July 11, 2019 4:47 pm Published by
According to Crunchbase News, around 50 unicorns appeared in 2019, their billion-dollar horns shining bright. From March to May, several companies galloped onto Wall Street. How did that work out for them?

Crunchbase News describes the mythical class of 2019 as being “richer, more autonomous, and more American.” Like their predecessors, they have a lot in common, says the site: “They’re heavily California-based, commonly but not exclusively consumer-focused, and capable of spending gobs of money with startling speed.”

Per news and analysis from Pitchbook, after the IPO frenzy, which made millions for companies and investors, the wildest days may be behind us. The debut dust has settled.

The ride-sharing company Uber has fared well.

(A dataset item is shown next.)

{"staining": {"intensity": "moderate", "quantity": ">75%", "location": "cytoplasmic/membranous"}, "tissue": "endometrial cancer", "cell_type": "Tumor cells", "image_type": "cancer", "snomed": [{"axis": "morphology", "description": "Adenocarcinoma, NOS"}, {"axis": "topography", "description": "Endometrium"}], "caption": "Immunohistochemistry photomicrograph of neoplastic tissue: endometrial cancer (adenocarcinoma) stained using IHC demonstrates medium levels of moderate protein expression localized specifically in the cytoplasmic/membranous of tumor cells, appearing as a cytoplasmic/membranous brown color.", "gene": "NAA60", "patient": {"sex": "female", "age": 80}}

While it had a “gargantuan” offering, it wasn’t quite as gargantuan as expected, says Pitchbook. In May, the company priced its initial public offering at $45, resulting in a market cap of $75.5 billion, down significantly from the $120 billion estimate buzzed about in 2018. The price per share dropped to $36, then rose back up again. Currently, it’s around $43, with a market cap of $73.7 billion. Business Insider reported in May that the market cap put Uber’s worth at almost as much as Ford and General Motors’ combined, and at least five times as much as its competitor Lyft. Recently, MarketWatch reported that shares were up, due to a Needham analyst sharing with clients that his conviction for the company is on the rise.

According to Pitchbook, Lyft was among the first in the IPO field, hitting the market at the end of 1Q in 2019. The company priced its initial public offering at $72 toward an initial market cap of $20.6 billion. In the months after, Lyft began to slump — from below $70 per share down to below $50. Currently, it’s back up to around $61, with a market cap of $17.9 billion. Recently, Barron’s reported that a Stifel analyst “sees more upside in Lyft stock but more of the same for shares of Uber.”

From cars to conference calls, we move to Zoom Video Communications. In May, it was coming in loud and clear that this communications company was hot. After early excitement, Zoom raised its initial IPO offering to $36 per share. Per PitchBook, the stock “skyrocketed” in its first day, closing at $62 per share and a market cap of $9.2 billion. A volatile ascent followed. But this July, Zoom took a hit after a downgrade from Goldman Sachs. Currently, it’s still strong at around $92 per share, with a market cap of $25.1 billion.

Finally, let’s flip over to burgers. As we detailed in our recent blog, Taking Stock of Beyond Meat: Lasting Sizzle or Future Fizzle?, In May, Reuters and others reported that Beyond Meat had an impressive market debut. The stock opened at $46, which was a notable increase from its IPO price of $25. Shares rose by 160 percent and trading was up to $72, before closing at $65.75. The IPO raised $240 million. Beyond Meat closed with a market cap of around $3.8 billion. Currently, it’s around $171 per share, with a market cap of $10.5 billion. Recently, Entrepreneur profiled the plant-based company and its “stunning success.”

We’ll continue to keep an eye on these unicorns in 2019 to see if their magical ways continue.